Study text:

It is a mistake. “Sick!” the right-wing British tabloids howl, in articles shared thousands of times. “Vile!” A police investigation is launched. Fascist street gangs are outraged. Judging by the below-the-line comments – “dread my children's future!”, “They are everywhere,” “it’s beginning” – the artwork has entrenched the imperial persecution fantasy it intended to satirise.
The blame for this does not lie with the subvertisers. Necessarily simplified to suit a public fed a junk diet of slogans and immediate images, Ressler's anti-imperialist message is distorted into grounds for a police investigation into a racial hate crime – distorted by a public themselves set on edge by omnipresent police adverts urging vigilance, paranoia, fear.
The capitalist ideology so long suffused through advertisement has warped its form, as this form dialectically shapes its content to become more extreme, more provocative. The book's title is another example: what Don is really arguing is that Advertising As It Exists Under Capitalism Shits In Your Head, but that slogan is rather less marketable.
Advertising Shits is not a work of art criticism. It addresses these difficulties in its provision of hands-on “Strategies for Resistance”, not the theory it sketches. As he describes cut-price cut-and-sticks, easily carried out by “two blokes in a van”, a contribution from London based subvertiser Dr. D states that points are awarded “for style”. The ludic spirit of successful ad hacks is bound up with the very act of hacking, of doing it yourself – they must be obviously and explicitly vandalism.
People seem outraged by this DIY mentality. A comment on the Daily Mail burning flag article reads: “They need to wake up and live in the real world…our world,” and Don relates similar opprobrium from members of the public in Advertising Shits. In Paradise Lost, Lucifer says: “The mind is its own place, and in itself can make a Heaven of Hell, a Hell of Heaven.” But many incensed citizens insist we accept the Hell we are thrust into. Our minds may be our own, but our fields of vision are not.
In tacit answer to this public ill-will, Don ends Advertising Shits with case studies emphasising “the vigour with which [subvertising's] various proponents attempt to spread the form.” His book is a tool, as much as the keys for cracking open bus adverts advertised in its centrefold. Delivered alongside IKEAesque diagrams of effective vandalism, this message is less an attempt to reach beyond the activist/artist coterie than an invitation into it – particularly for those marginalised groups aesthetically excluded from the contemporary visual realm.
Another of the ads we tear down offers a mattress on credit: “12 months of guilt-free lie-ins.” Like Advertising Shits, it promises temporary release from capitalist hegemony. In a stifling political context in which “only the profitable seems imaginable” and provocative artworks are subsumed into a hysterical social consensus, will acts of brandalist subversion inevitably be smothered, as the lucky new mattress-owner will inevitably be swarmed by creditors within the year? Or are these acts of visual resistance bold enough and bright enough to cast hegemony aside, and make a heaven of hell? Advertising Shits does not answer these questions directly. Instead, it hands its readers the skeleton keys to the city.

Page images and text extracted from them:

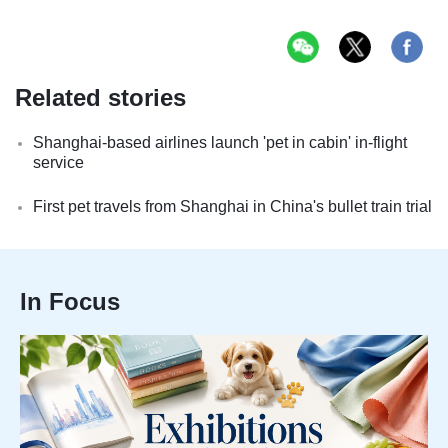
Related stories
Shanghai-based airlines launch 'pet in cabin' in-flight
service
First pet travels from Shanghai in China's bullet train trial
In Focus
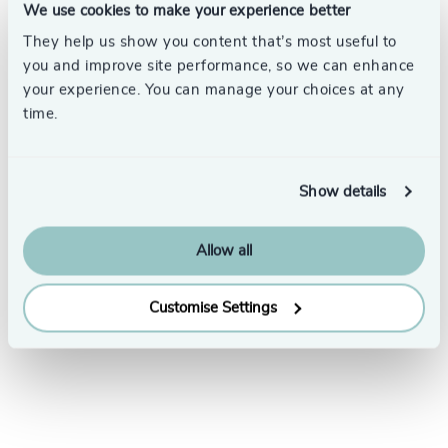
We use cookies to make your experience better
They help us show you content that’s most useful to
you and improve site performance, so we can enhance
your experience. You can manage your choices at any
time.
Subscribe
Show details
Allow all
Customise Settings
LinkedIn
YouTube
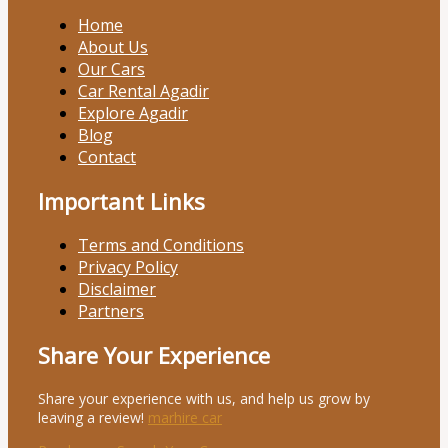
Home
About Us
Our Cars
Car Rental Agadir
Explore Agadir
Blog
Contact
Important Links
Terms and Conditions
Privacy Policy
Disclaimer
Partners
Share Your Experience
Share your experience with us, and help us grow by
leaving a review!
marhire car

Assignment:
In the review, what does the London-based subvertiser Dr. D say points are awarded for? The data have no role in this.

Exercise solution:
Style.